La sopa de cebolla no lleva huevo, pero a muchos españoles les gusta ponérselo; serían yemas batidas, que se incorporarían a la olla justo antes de distribuir la sopa en los cuencos. Y, cuchara en mano, a disfrutar de las noches parisinas… teniendo en cuenta que no va a resultarles sencillo comer la sopa con cuchara, porque el queso debe formar hilos, que a veces parecen indestructibles como los de una buena fondue, entre la soperita y su boca. Es divertido, pero en los demás; en el caso propio da corte, qué quieren que les diga.

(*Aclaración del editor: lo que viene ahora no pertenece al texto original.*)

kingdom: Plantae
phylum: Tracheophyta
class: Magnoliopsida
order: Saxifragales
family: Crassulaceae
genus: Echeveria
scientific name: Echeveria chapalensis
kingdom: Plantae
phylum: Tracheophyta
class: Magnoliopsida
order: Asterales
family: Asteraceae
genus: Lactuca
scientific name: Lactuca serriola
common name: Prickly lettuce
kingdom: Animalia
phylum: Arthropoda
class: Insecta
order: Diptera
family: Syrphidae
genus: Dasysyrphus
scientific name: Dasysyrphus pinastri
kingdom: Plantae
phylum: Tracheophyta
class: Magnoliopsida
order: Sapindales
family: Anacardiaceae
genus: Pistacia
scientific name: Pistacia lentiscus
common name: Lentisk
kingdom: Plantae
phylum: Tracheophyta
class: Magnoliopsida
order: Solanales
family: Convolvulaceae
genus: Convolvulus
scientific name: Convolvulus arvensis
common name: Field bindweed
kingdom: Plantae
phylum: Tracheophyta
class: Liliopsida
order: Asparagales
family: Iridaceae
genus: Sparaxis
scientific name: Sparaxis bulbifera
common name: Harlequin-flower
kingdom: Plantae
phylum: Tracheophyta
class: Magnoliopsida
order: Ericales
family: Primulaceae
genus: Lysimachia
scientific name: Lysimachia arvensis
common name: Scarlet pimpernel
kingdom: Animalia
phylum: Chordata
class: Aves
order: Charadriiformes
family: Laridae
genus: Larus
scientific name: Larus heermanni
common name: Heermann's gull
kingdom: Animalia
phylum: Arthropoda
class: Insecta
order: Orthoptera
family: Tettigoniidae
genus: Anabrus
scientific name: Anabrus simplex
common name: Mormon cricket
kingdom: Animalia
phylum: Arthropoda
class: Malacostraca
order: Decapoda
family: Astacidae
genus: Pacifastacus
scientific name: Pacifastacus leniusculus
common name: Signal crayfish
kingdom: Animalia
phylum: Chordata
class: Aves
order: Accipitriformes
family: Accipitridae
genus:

Una cosa más: las de ajo y la de cebolla, en sus versiones clásicas, son sopas con muchísimo carácter, que hay que tomar, también, con la actitud necesaria; son cosas que se saborean a distancia, que se imaginan, que se disfrutan desde que surge la idea. Son una magnífica expresión de la cocina más popular, manchega en un caso, pero difundida con toques propios más o menos por toda España, y gloriosamente parisinas, a pesar de las reclamaciones lionesas, en el otro. Naturalmente, por ahí adelante es más conocida la sopa de cebolla; todos los autores franceses la elogian, mientras que en España abundan los enemigos encarnizados del ajo, casos de Pla o Camba. Curioso: un autor tan francés como Dumas alaba las sopas de ajo. Pero… Madrid nunca tuvo sus Halles. Ni su Covent Garden, equivalente londinense, aunque sin sopa. No se puede tener todo.